As shown in Figure 1, a negative experiment without the addition of plasma or whole blood (curve 1) does not produce a significant frequency drop due to the absence of fibrin adsorption to the sensor surface. The two aPTT test results (curve 2) of the unmodified piezoelectric film chip show obvious frequency jitter, which is caused by the fibrin not firmly bound to the surface and floating in the liquid phase. The coagulation time test results of the Parylene modified chip (curve 3) are in sharp contrast to curve 2, and the stability is significantly improved, which benefits from the improvement of the specificity of the sensor surface to fibrin after hydrophobic modification. In addition, due to the frequency jitter (see the end of curve 2) of the unmodified chip detection result (curve 2), it is difficult to have repeatability of the experiment.

As shown in Figure 2, the three curves of the coagulation time of the same sample detected by the modified chip show good repeatability. On the one hand, it is because the hydrophobic surface formed by Parylene improves the specificity of fibrin; on the other hand, it is because Parylene material has a strong Good biocompatibility, it can be tested again only after washing with water, and the difference between batches is small.

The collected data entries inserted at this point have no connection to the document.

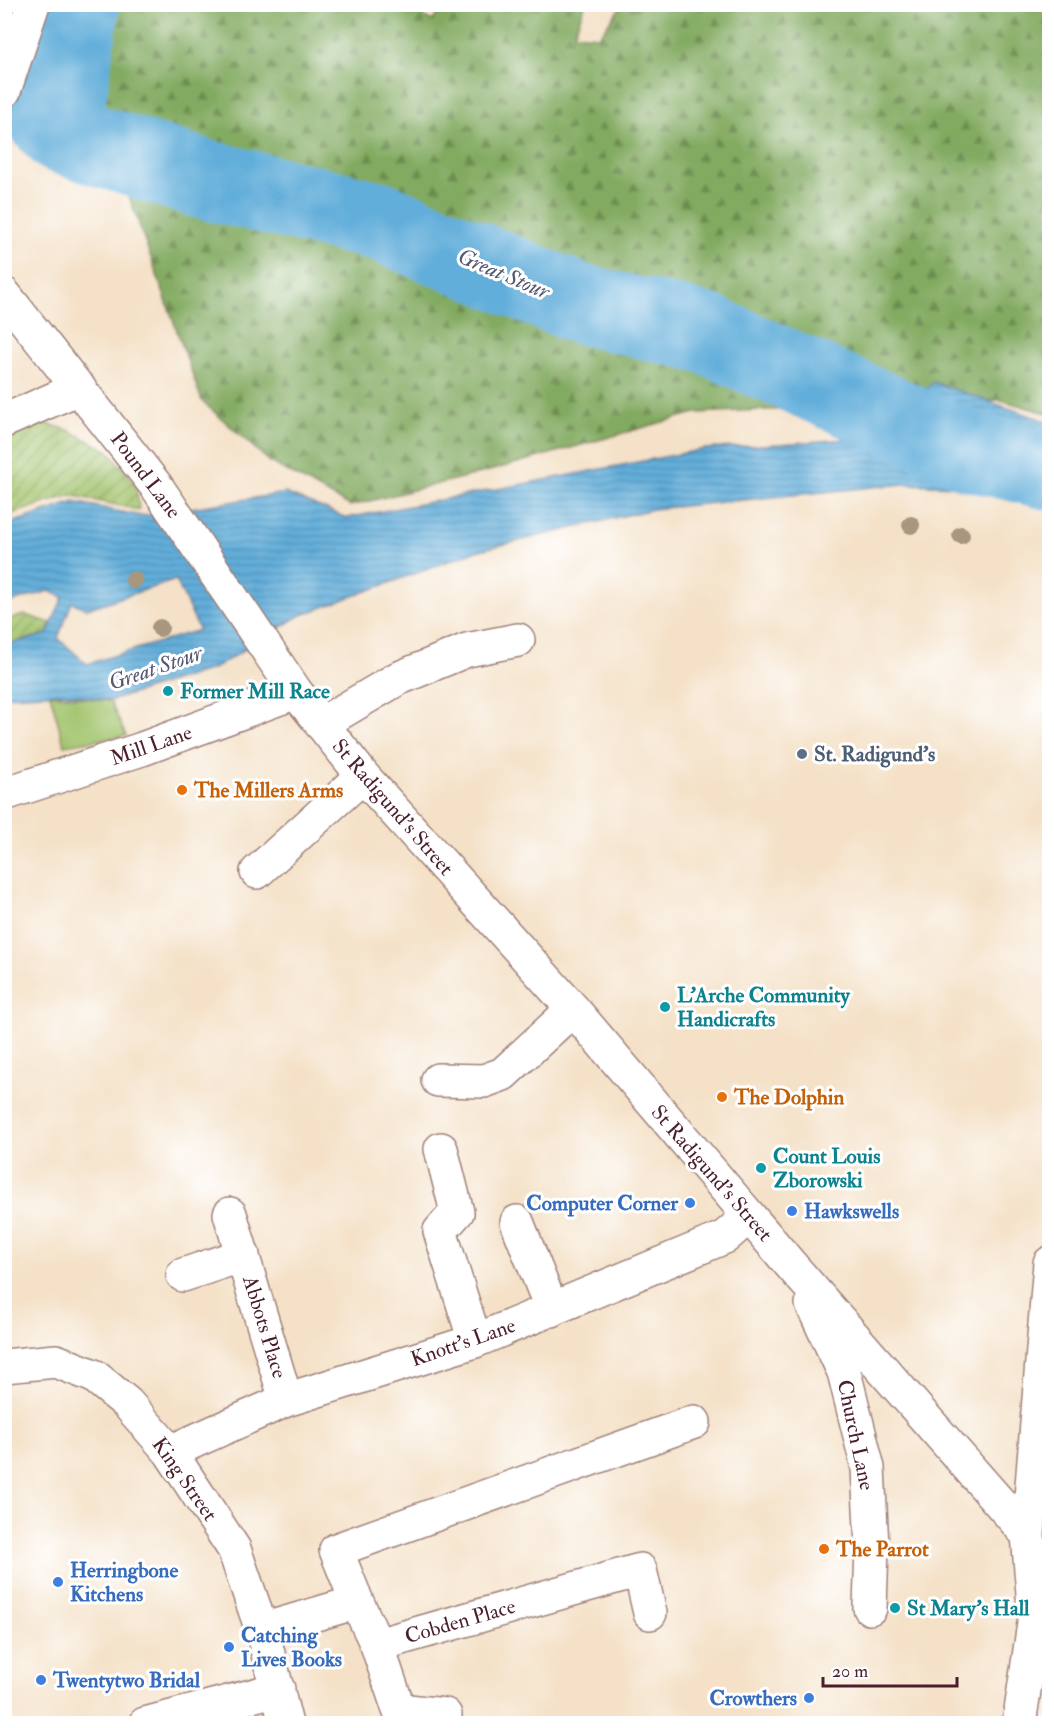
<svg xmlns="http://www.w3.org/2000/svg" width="1054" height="1728" font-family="'IM FELL Double Pica',serif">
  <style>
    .grass { fill: #a3c46d; stroke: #76724c; stroke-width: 1.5 }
    .forest { fill: url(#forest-firs); stroke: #666446; stroke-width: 1.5 }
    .garden { fill: url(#garden-furrows); stroke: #76724c; stroke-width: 1.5 }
    .water { fill: url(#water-rules); stroke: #566682; stroke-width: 1.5; fill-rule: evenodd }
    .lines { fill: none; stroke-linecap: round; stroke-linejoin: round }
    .river { stroke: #62aeda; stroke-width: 80 }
    .minor-casing { stroke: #9f8079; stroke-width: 36 }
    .minor { stroke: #fff; stroke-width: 33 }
    .tree { fill: #a8967e }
    .culture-dot { fill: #0f9aa8; stroke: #fff; stroke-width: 2 }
    .service-dot { fill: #5c6f8a; stroke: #fff; stroke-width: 2 }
    .food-dot { fill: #e8710a; stroke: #fff; stroke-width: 2 }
    .shop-dot { fill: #3f7fe0; stroke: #fff; stroke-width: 2 }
    .labels { text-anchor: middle; stroke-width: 6; stroke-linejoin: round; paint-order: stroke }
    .street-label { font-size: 21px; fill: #4a1f2b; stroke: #fff }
    .culture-label { font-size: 21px; font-weight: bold; fill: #0d838f; stroke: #fff; text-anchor: start }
    .service-label { font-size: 21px; font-weight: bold; fill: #4e5e75; stroke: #fff; text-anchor: start }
    .food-label { font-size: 21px; font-weight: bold; fill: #c56008; stroke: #fff; text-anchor: start }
    .shop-label { font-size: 21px; font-weight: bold; fill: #366cbe; stroke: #fff; text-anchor: start }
    .water-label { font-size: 22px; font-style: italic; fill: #545871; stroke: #fff }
  </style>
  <defs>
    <pattern id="forest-firs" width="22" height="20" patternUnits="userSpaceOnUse" patternTransform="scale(1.5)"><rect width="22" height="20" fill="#82aa60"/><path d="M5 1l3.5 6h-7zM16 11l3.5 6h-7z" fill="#6c8a4f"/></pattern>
    <pattern id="garden-furrows" width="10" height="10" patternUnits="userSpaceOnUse" patternTransform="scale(1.5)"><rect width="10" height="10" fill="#a3c46d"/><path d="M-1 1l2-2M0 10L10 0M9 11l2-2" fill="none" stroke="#879f5a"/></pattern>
    <pattern id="water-rules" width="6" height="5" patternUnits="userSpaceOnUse" patternTransform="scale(1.5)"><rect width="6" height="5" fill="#62aeda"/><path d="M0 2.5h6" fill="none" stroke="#538db1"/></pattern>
  </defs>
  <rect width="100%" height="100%" fill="#fff"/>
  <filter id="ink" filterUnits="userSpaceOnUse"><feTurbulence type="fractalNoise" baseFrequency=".0167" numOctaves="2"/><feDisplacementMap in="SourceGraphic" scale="12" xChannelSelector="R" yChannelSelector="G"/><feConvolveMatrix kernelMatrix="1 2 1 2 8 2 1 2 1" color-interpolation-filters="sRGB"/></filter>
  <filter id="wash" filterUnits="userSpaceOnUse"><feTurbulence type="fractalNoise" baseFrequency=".008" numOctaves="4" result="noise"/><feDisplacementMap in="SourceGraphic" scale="24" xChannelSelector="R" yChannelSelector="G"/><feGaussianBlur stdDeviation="1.35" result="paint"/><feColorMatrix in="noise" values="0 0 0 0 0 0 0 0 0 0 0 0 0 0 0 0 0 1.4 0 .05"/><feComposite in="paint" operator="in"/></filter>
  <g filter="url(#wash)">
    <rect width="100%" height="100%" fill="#f4e1c7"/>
    <path class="grass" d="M50 694 110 701 126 736 64 745Z"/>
    <path class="forest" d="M262 4 267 10 291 5H402L433 21 441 5H585L574 34 599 36 622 5H1049V414L1001 400 695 413 489 471 350 506 270 462 202 401 90 87 99 5Z
      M5 5H30L5 91Z"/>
    <path class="garden" d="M41 422 68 430 109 451 136 485 139 510 71 495 5 516V437Z
      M25 615 51 623 47 634 5 645V620Z"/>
    <path class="water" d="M933 382 1049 422V498L1012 488 904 484 653 509 476 551 299 616 215 668 110 701 63 693 5 696V645L47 634 63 597 49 591 5 604V525L74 502 141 516 285 493 347 518 705 449 864 438ZM176 580 199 630 87 664 58 638 72 602 86 609Z"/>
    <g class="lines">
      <path class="river" d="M4 73 61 134 203 179 379 221 577 303 705 333 967 450 1050 470
        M61 134 80 4"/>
    </g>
  </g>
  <g filter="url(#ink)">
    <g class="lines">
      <defs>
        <path id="minor" d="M4 91 33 4
          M4 294 157 487 296 692 363 776 573 1009 790 1264 1028 1535 1035 1617 1019 1724
          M4 421 79 388
          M321 724 397 679 467 650 518 640
          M4 794 142 749 296 692
          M257 872 363 776
          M438 1080 484 1081 503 1074 573 1009
          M441 1149 457 1212 440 1231 475 1341
          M230 1214 286 1400
          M517 1222 552 1310
          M183 1275 243 1255
          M812 1304 844 1372 868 1468 872 1547 870 1608
          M4 1366 56 1361 94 1376 127 1403 170 1452 234 1549 262 1630 286 1724
          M170 1452 286 1400 475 1341 725 1237 749 1216
          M1028 1535 1050 1263
          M357 1602 336 1550 694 1422
          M262 1630 357 1602 377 1645 640 1570 650 1613
          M377 1645 399 1710 445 1715
          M145 1724 278 1689"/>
      </defs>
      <use href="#minor" class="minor-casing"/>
      <use href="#minor" class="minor"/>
    </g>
    <g class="tree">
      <circle cx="911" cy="525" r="9"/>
      <circle cx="961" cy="535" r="9"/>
      <circle cx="134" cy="580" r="9"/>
      <circle cx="160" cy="628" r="9"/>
    </g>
  </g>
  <g class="culture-dot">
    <circle cx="168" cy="691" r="6"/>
    <circle cx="665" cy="1007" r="6"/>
    <circle cx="761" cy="1168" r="6"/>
    <circle cx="895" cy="1608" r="6"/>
  </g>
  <circle class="service-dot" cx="802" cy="754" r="6"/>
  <g class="food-dot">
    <circle cx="182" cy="790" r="6"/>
    <circle cx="722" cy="1097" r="6"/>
    <circle cx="824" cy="1549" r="6"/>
  </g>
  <g class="shop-dot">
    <circle cx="690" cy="1203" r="6"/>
    <circle cx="792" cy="1211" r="6"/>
    <circle cx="58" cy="1582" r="6"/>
    <circle cx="229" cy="1647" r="6"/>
    <circle cx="41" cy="1680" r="6"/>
    <circle cx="809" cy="1698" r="6"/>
  </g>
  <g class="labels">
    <g class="street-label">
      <text transform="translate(146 475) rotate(53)" y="7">Pound Lane</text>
      <text transform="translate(151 745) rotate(-19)" y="7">Mill Lane</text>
      <text transform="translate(393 807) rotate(49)" y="7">St Radigund's Street</text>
      <text transform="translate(712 1173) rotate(49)" y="7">St Radigund's Street</text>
      <text transform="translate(265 1327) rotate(73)" y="7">Abbots Place</text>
      <text transform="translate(463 1342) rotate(-19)" y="7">Knott's Lane</text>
      <text transform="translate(856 1435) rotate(78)" y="7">Church Lane</text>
      <text transform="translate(185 1479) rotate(55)" y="7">King Street</text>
      <text transform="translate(460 1621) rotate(-16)" y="7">Cobden Place</text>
    </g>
    <g class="culture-label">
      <text x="180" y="698">Former Mill Race</text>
      <text x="677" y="1002">L'Arche Community<tspan x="677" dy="24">Handicrafts</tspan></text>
      <text x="773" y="1163">Count Louis<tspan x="773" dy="24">Zborowski</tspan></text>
      <text x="907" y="1615">St Mary's Hall</text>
    </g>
    <g class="service-label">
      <text x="814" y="761">St. Radigund's</text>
    </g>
    <g class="food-label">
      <text x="194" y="797">The Millers Arms</text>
      <text x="734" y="1104">The Dolphin</text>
      <text x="836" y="1556">The Parrot</text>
    </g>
    <g class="shop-label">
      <text x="678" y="1210" text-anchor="end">Computer Corner</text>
      <text x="804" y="1218">Hawkswells</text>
      <text x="70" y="1577">Herringbone<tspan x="70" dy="24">Kitchens</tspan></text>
      <text x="241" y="1642">Catching<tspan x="241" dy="24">Lives Books</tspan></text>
      <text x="53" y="1687">Twentytwo Bridal</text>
      <text x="797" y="1705" text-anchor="end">Crowthers</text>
    </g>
    <g class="water-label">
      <text transform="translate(504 273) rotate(23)" y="8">Great Stour</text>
      <text transform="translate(155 667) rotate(-19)" y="8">Great Stour</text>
    </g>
  </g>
  <rect width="1054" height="1728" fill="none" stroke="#fff" stroke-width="24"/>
  <path d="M823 1677v9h134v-9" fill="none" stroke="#4a1f2b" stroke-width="3"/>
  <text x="832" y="1677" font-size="18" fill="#4a1f2b" stroke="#ffffff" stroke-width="4.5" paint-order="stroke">20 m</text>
</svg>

As shown in Figure 3, the optical standard inspection aPTT curve 1 and the Parylene-modified chip detection aPTT curve 2, the corresponding coagulation time point (position 3) is in good agreement, which proves that this scheme is consistent with the standard detection method (YY/T0659-2008) The results were consistent.

As shown in Figure 4, this is a comparison chart of the linear relationship between the aPTT results of the Parylene-modified chip and the clinical testing instrument Sysmex2000i aPTT. It shows that the Parylene-modified QCM chip is highly consistent with the test results of existing clinical equipment and can be used as Medical instruments and equipment are used for aPTT detection in clinical medicine.

Although the embodiment of the present invention has been disclosed as above, it is not limited to the use listed in the specification and implementation, it can be applied to various fields suitable for the present invention, and it can be easily understood by those skilled in the art Therefore, the invention is not limited to the specific details and examples shown and described herein without departing from the general concept defined by the claims and their equivalents.

Claims (6)

1. A blood coagulation detection sensor, characterized in that it includes a piezoelectric film sensor, the surface of the piezoelectric film sensor is decorated with a hydrophobic layer, and the hydrophobic layer is polyxylene. 2. The blood coagulation detection sensor according to claim 1, wherein the thickness of the hydrophobic layer is 100-1500 nm. 3. A method for preparing a blood coagulation detection sensor, characterized in that a hydrophobic layer is plated on the surface of the piezoelectric film sensor by vacuum evaporation, and the hydrophobic layer is polyxylene. 4 . The method for preparing a coagulation detection sensor according to claim 3 , wherein the thickness of the hydrophobic layer is 100-1500 nm. 5. An application of the blood coagulation detection sensor according to claim 1 or 2 in blood coagulation detection of serum samples. 6. An application of the coagulation detection sensor according to claim 1 or 2 in coagulation detection of whole blood samples.